La sortie de ChatGPT en 2022 a marqué un véritable tournant pour l’intelligence artificielle. Les capacités du chatbot d’OpenAI, qui vont de la rédaction de dossiers juridiques au débogage de code, ont ouvert de nouvelles perspectives quant à ce que l’IA est capable de faire et à la manière dont elle peut être appliquée dans presque tous les secteurs d’activité.
ChatGPT et les outils d’IA similaires s’appuient sur des modèles de fondation, c’est-à-dire des modèles d’IA pouvant être appliqués à un large éventail de tâches en aval. Les modèles de fondation sont généralement des modèles génératifs à grande échelle, comprenant des milliards de paramètres, qui s’appuient sur des données d’entraînement non étiquetées et recourent à l’auto-supervision. Souvent appelés « grands modèles de langage » (LLM), ils peuvent transposer ce qu’ils ont appris dans un contexte donné à un autre, ce qui les rend extrêmement adaptables.
Pourtant, les modèles de fondation soulèvent de nombreux problèmes et préoccupations éthiques, notamment les biais, la génération de faux contenus (y compris des résultats peu fiables ou trompeurs) et le manque d’explicabilité. Bon nombre de ces enjeux concernent l’IA en général, mais deviennent urgents compte tenu de la puissance et de la disponibilité des modèles de fondation.

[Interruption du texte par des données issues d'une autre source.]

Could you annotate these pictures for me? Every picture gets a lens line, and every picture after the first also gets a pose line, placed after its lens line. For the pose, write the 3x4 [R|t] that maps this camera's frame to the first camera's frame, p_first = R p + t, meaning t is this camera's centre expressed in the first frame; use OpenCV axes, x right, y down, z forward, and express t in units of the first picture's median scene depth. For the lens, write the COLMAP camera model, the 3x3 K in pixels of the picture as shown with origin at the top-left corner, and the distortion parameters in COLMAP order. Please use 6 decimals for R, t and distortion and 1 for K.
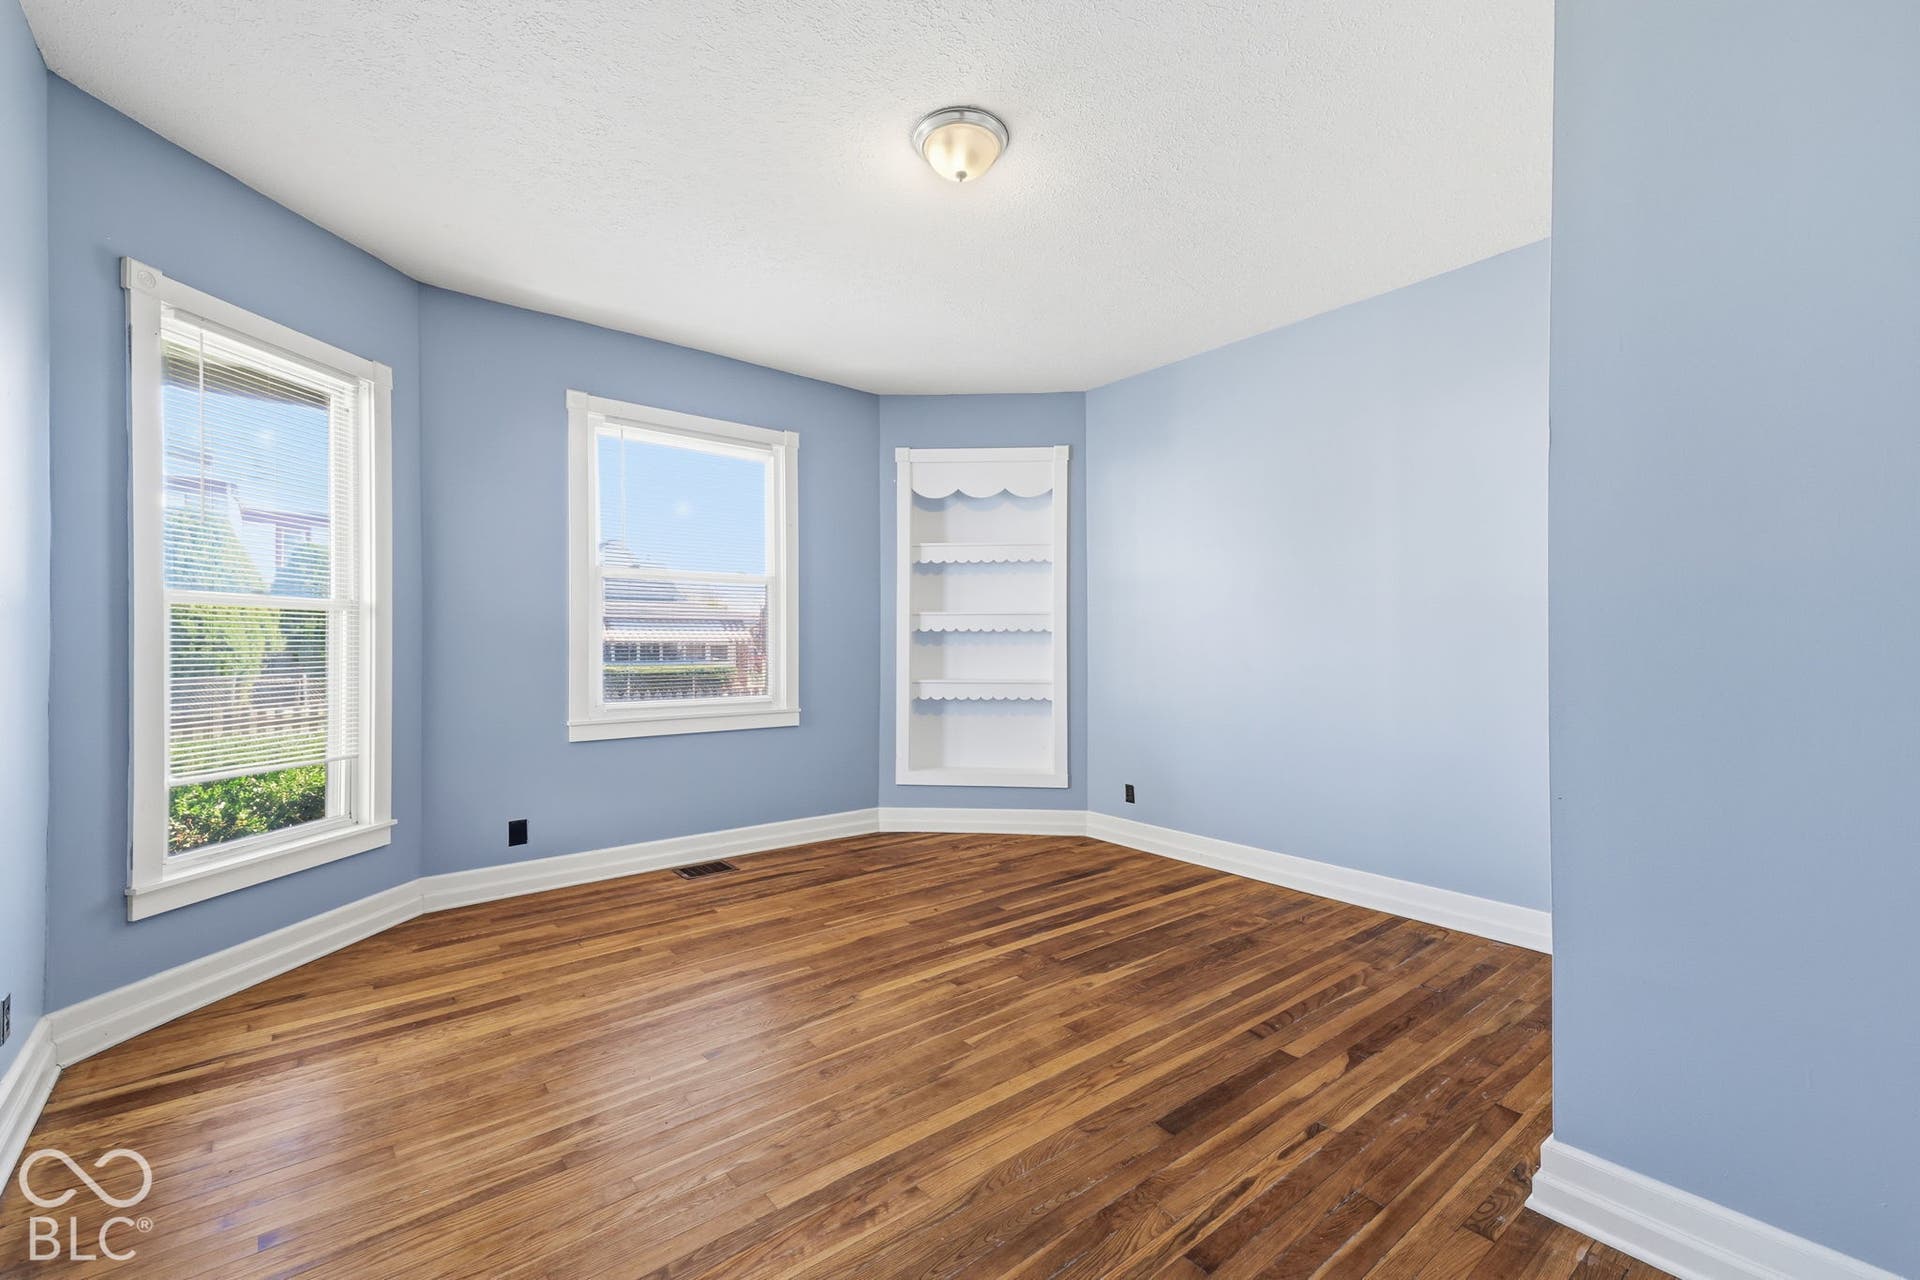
lens RADIAL K [[789.6, 0, 963.9], [0, 789.6, 644.0], [0, 0, 1]] dist [0.003168, 0.000108]
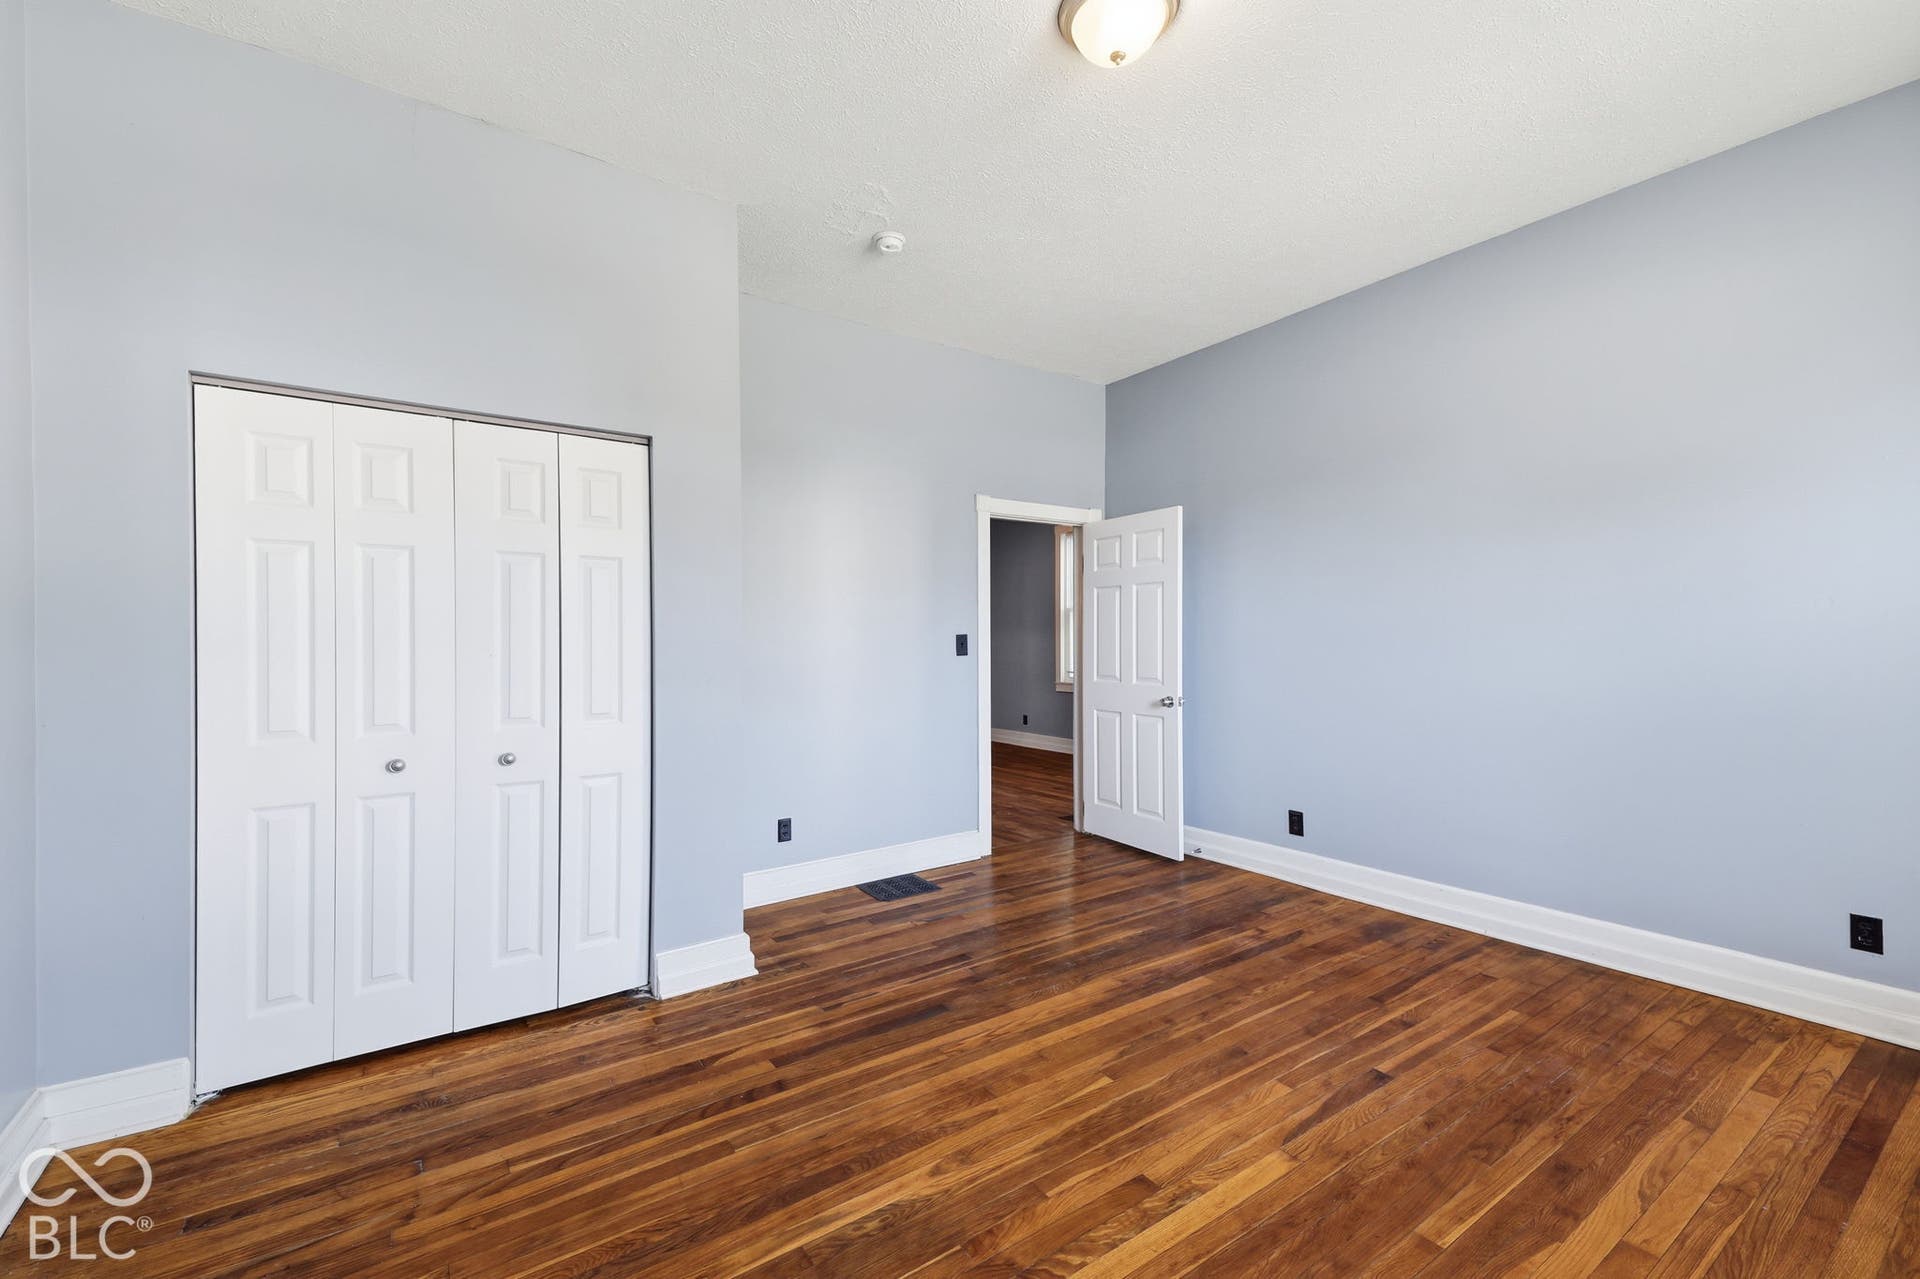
lens RADIAL K [[789.6, 0, 963.9], [0, 789.6, 643.5], [0, 0, 1]] dist [0.003168, 0.000108]
pose [[-0.997431, 0.005849, 0.071394, 0.103835], [0.005727, 0.999982, -0.001905, 0.003876], [-0.071404, -0.001492, -0.997446, 1.949124]]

Les modèles de fondation et d’IA générative soulèvent également des défis éthiques liés à leur envergure, à leur polyvalence et à leur facilité de réutilisation dans divers domaines. Étant donné qu’ils peuvent être déployés dans des contextes très éloignés de l’objectif initial de leur entraînement, les questions de responsabilité et d’obligation de rendre des comptes prennent une dimension bien plus complexe. La répartition des obligations éthiques entre les fournisseurs de modèles et leurs utilisateurs en aval n’est souvent pas clairement définie. À qui incombe-t-il d’empêcher un modèle, par exemple, d’utiliser à mauvais escient des données sensibles ou de divulguer de la propriété intellectuelle : au fournisseur, au responsable du déploiement ou à l’utilisateur final ?
De plus, les systèmes d’IA générative peuvent produire des résultats convaincants mais incorrects ou trompeurs, et permettre des utilisations abusives à une échelle sans précédent. Par conséquent, les lignes directrices éthiques relatives aux modèles de fondation mettent souvent l’accent sur une documentation claire, des contraintes d’utilisation, une surveillance continue et une supervision humaine tout au long du déploiement.